The summer of 2014 was the 100th anniversary of the first shots fired in Sarajevo. In art history World War I marks the transition from a hero worshipping war iconography to the metastasizing of human war-sufferings and its meaninglessness.
The avant-garde and tendency art that followed in the wake of that war was keenly felt in Norway. The exhibition Shadows of War, Political art in Norway 1914-2014, shows how artists at different times have rebelled against established norms, depicted dramatic collective experiences and created utopias of a better world.
The exhibition consists of 150 works and gives the audience a unique opportunity to see contraventions and continuity in political art in Norwegian history.
Per Krogh and other key artists from the interwar period up to today appear in Kunstnerenes hus from January 30th to March 29th. Take this opportunity to experience works by, among others, Per Lasson Krogh (1889-1965), son of the bohemians Oda and Christian Krogh. The family lived in Paris when Per Krogh was growing up and as an adult he had an important position on the Norwegian art scene and was headmaster at the National Art Academy for several years.
Growing up in Paris, Krogh showed early a clear artistic talent, and in the years 1903-1907 was a student of his father on Académie Colarossi and in 1909-1910 a student of Henri Matisse at the Matisse Academy in Paris along with several other Norwegian artists. He was clearly influenced by Pablo Picasso and the cubism idiom, with decomposed images in cubes and geometric shapes with schematic and decorative constructions. Below we see the painting Cabaret (musicians and female dancers) 1913/14 which was purchased by the Oslo National Gallery in 1966.

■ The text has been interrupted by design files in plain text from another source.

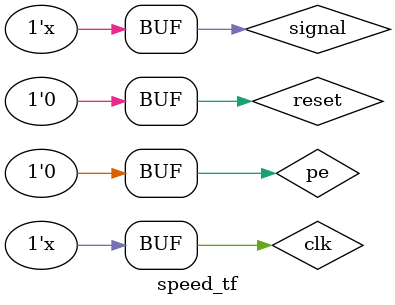
<source format=v>
`timescale 1ns / 1ps


module speed_tf;
	reg pe;
	reg clk;
	reg signal;
	reg reset;
	wire  [7:0] S;
	speedmeter uut (
		.S(S), 
		.pe(pe), 
		.clk(clk), 
		.signal(signal), 
		.reset(reset)
	);
	always #5 clk = ~clk;
	always #5 signal = ~signal;
	initial begin
		pe = 0;
		clk = 0;
		signal = 0;
		reset = 0;
		#4 reset = 1;
		#10 reset = 0;
		#1000 pe = 1;
		#1000 pe = 0;
	end
endmodule


</source>
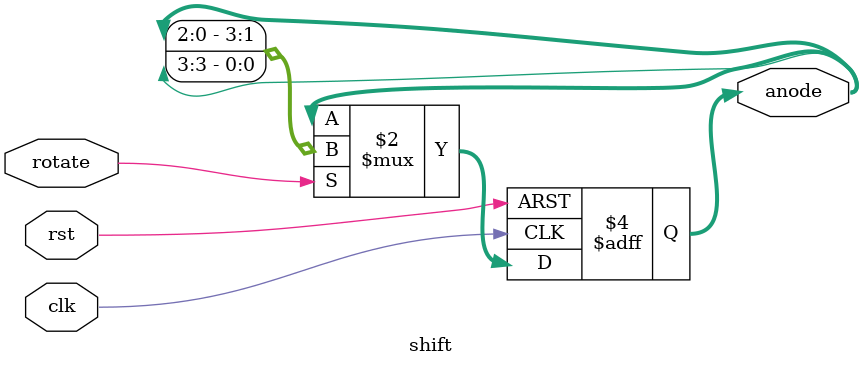
<source format=v>
`timescale 1ns / 1ps


module shift(
    input clk, rst, rotate,
output reg [3:0] anode
    );
always @(posedge clk, posedge rst) //always @
    if(rst) anode <= 4'b1110; 
    else if(rotate) anode <= {anode [2:0], anode[3]};
    

endmodule

</source>
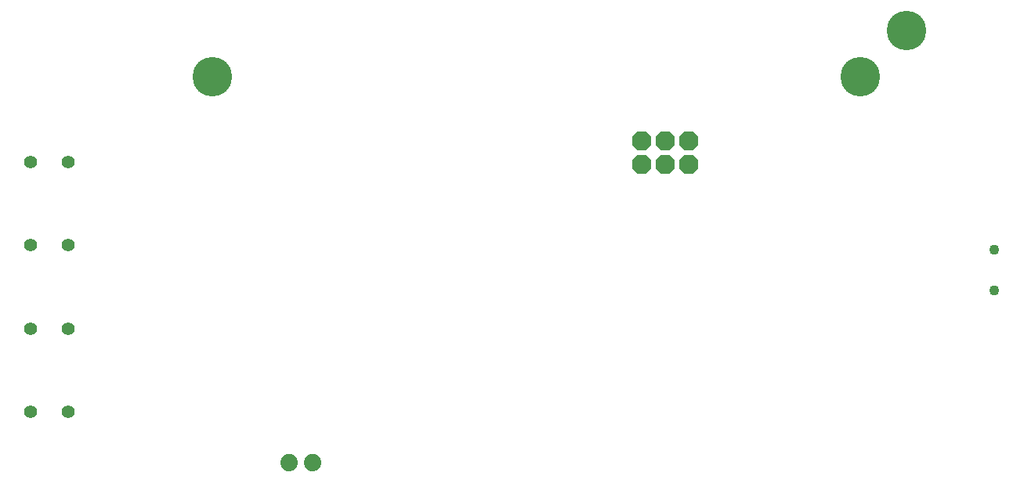
<source format=gbr>
G04 EAGLE Gerber RS-274X export*
G75*
%MOMM*%
%FSLAX34Y34*%
%LPD*%
%INSoldermask Bottom*%
%IPPOS*%
%AMOC8*
5,1,8,0,0,1.08239X$1,22.5*%
G01*
%ADD10C,1.103200*%
%ADD11P,2.254402X8X202.500000*%
%ADD12C,1.403200*%
%ADD13C,1.879600*%
%ADD14C,4.267200*%


D10*
X1054100Y282800D03*
X1054100Y326800D03*
D11*
X723900Y444500D03*
X723900Y419100D03*
X698500Y444500D03*
X698500Y419100D03*
X673100Y444500D03*
X673100Y419100D03*
D12*
X12700Y421640D03*
X52700Y421640D03*
X12700Y331470D03*
X52700Y331470D03*
X12700Y241300D03*
X52700Y241300D03*
X12700Y151130D03*
X52700Y151130D03*
D13*
X317500Y96200D03*
X292100Y96200D03*
D14*
X958800Y563400D03*
X908800Y513400D03*
X208800Y513400D03*
M02*

</source>
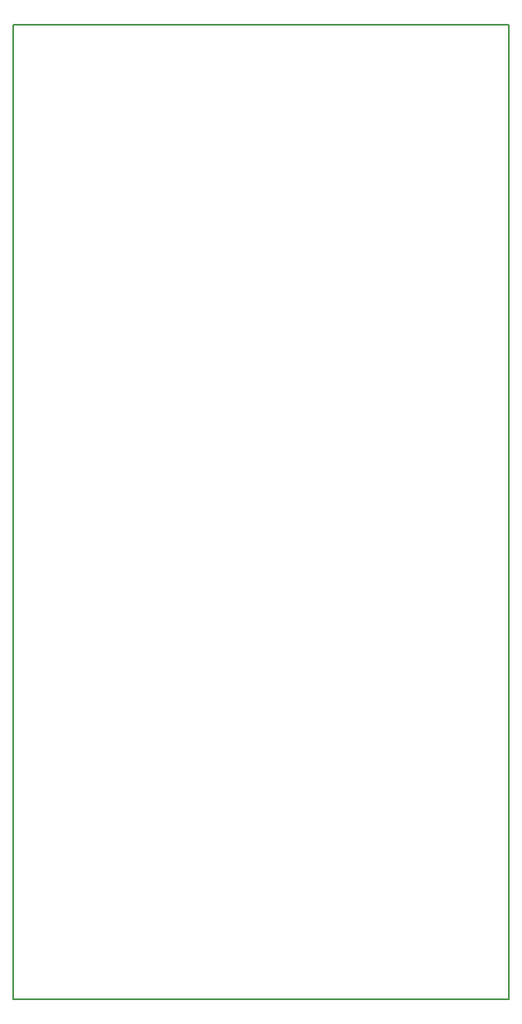
<source format=gm1>
G04 #@! TF.GenerationSoftware,KiCad,Pcbnew,(5.1.7)-1*
G04 #@! TF.CreationDate,2021-01-27T13:10:38-08:00*
G04 #@! TF.ProjectId,rx,72782e6b-6963-4616-945f-706362585858,rev?*
G04 #@! TF.SameCoordinates,Original*
G04 #@! TF.FileFunction,Profile,NP*
%FSLAX46Y46*%
G04 Gerber Fmt 4.6, Leading zero omitted, Abs format (unit mm)*
G04 Created by KiCad (PCBNEW (5.1.7)-1) date 2021-01-27 13:10:38*
%MOMM*%
%LPD*%
G01*
G04 APERTURE LIST*
G04 #@! TA.AperFunction,Profile*
%ADD10C,0.150000*%
G04 #@! TD*
G04 APERTURE END LIST*
D10*
X164000000Y-49000000D02*
X113000000Y-49000000D01*
X164000000Y-149000000D02*
X164000000Y-49000000D01*
X113000000Y-149000000D02*
X164000000Y-149000000D01*
X113000000Y-49000000D02*
X113000000Y-149000000D01*
M02*

</source>
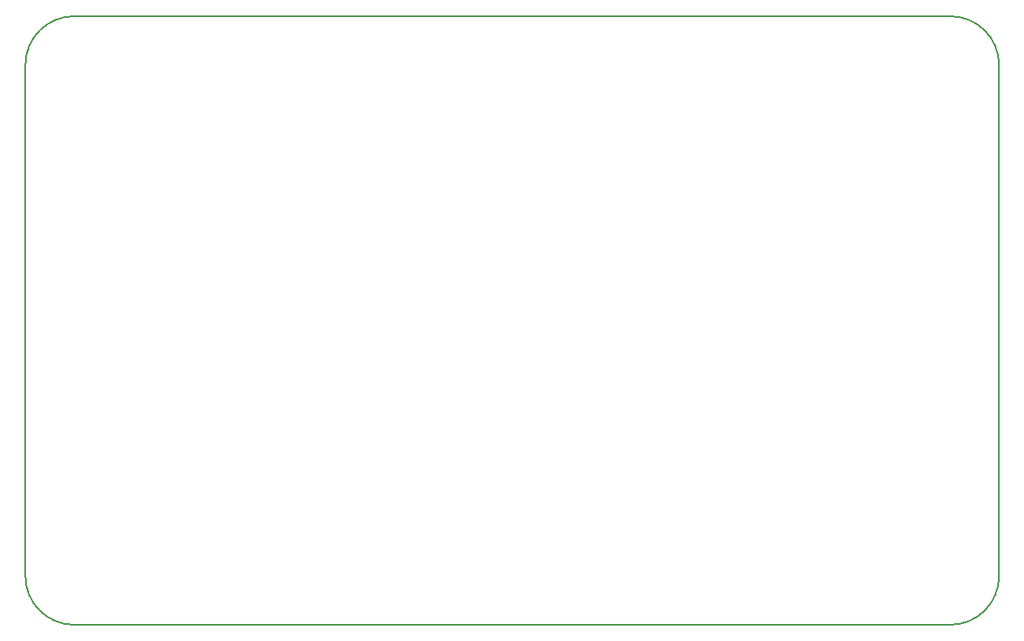
<source format=gbr>
G04 #@! TF.FileFunction,Profile,NP*
%FSLAX46Y46*%
G04 Gerber Fmt 4.6, Leading zero omitted, Abs format (unit mm)*
G04 Created by KiCad (PCBNEW (2015-04-19 BZR 5613)-product) date 6/9/2015 8:15:01 PM*
%MOMM*%
G01*
G04 APERTURE LIST*
%ADD10C,0.100000*%
%ADD11C,0.203200*%
G04 APERTURE END LIST*
D10*
D11*
X93980000Y-139700000D02*
X185420000Y-139700000D01*
X88900000Y-81280000D02*
X88900000Y-134620000D01*
X93980000Y-76200000D02*
X185420000Y-76200000D01*
X190500000Y-134620000D02*
X190500000Y-81280000D01*
X190500000Y-81280000D02*
G75*
G03X185420000Y-76200000I-5080000J0D01*
G01*
X88900000Y-134620000D02*
G75*
G03X93980000Y-139700000I5080000J0D01*
G01*
X93980000Y-76200000D02*
G75*
G03X88900000Y-81280000I0J-5080000D01*
G01*
X185420000Y-139700000D02*
G75*
G03X190500000Y-134620000I0J5080000D01*
G01*
M02*

</source>
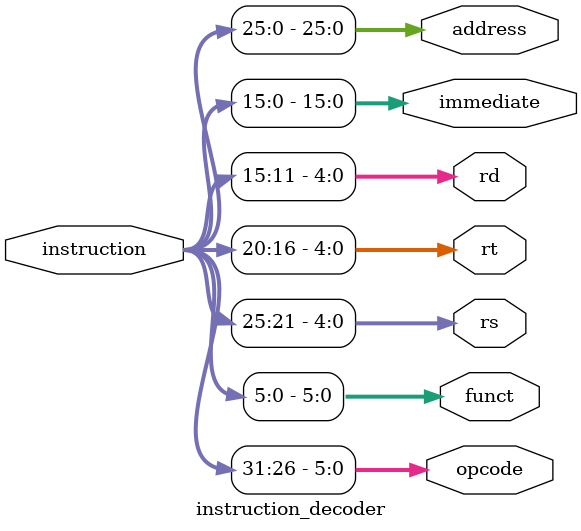
<source format=v>
module instruction_decoder
(
input  [31:0] instruction,
output  [5:0] opcode,
              funct,
output  [4:0] rs,
              rt,
              rd,
output [15:0] immediate,
output [25:0] address
);
  assign opcode = instruction[31:26];
  assign rs = instruction[25:21];
  assign rt = instruction[20:16];
  assign rd = instruction[15:11];
  assign funct = instruction[5:0];
  assign immediate = instruction[15:0];
  assign address = instruction[25:0];
endmodule

</source>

The exhibition’s theme of art relating to war and society is more relevant than ever today. How should we relate to our time’s wars and sufferings? Do artists have a special obligation to do so? As a result of new source material consisting of paintings, photographs and drawings, several of the works have never been exhibited before, and so the exhibition illustrates the importance of war and rebellion on the artist’s role and the development of contemporary arts.
The exhibition focuses on three periods; the interwar (1919-1939), the postwar years and the present (2000-2014).
The tradegy of the First World War with millions of dead soldiers in the miles-long trenches are part of modernity’s experience and memory. War changed art from a nation’s hero worshipping war iconography to an accentuation of suffering and meaninglessness, which had great influence on avant garde artists and paved the way for a political message trend in art. Henrik Sørensen (1882-1962) believed the artist had a special obligation to react against injustice and suffering, but his pacifist commitment was seen as utopian and naive infatuation in the 1930s.
Several of his anti-war works from the interwar period are centrally located in the exhibition, such as the large tableaux Street Fight (1930) and Ground of Honor (1931) along with sketches for the mural Dream of the eternal peace, the League of Nations in Geneva in 1939. In addition, paintings by Per Krohg (1889-1965), Reidar Aulie (1904-1977), Willi Midelfart (1904-1975), Kai Fjell (1907-1989), Arne Ekeland (1908-1994), as well as photographs of activist Nanna Broch (1879-1971) from the slums of and posters from Østkantutstillingen on Ankertorget (East side exhibition at Anker Square) are represented in the exhibition.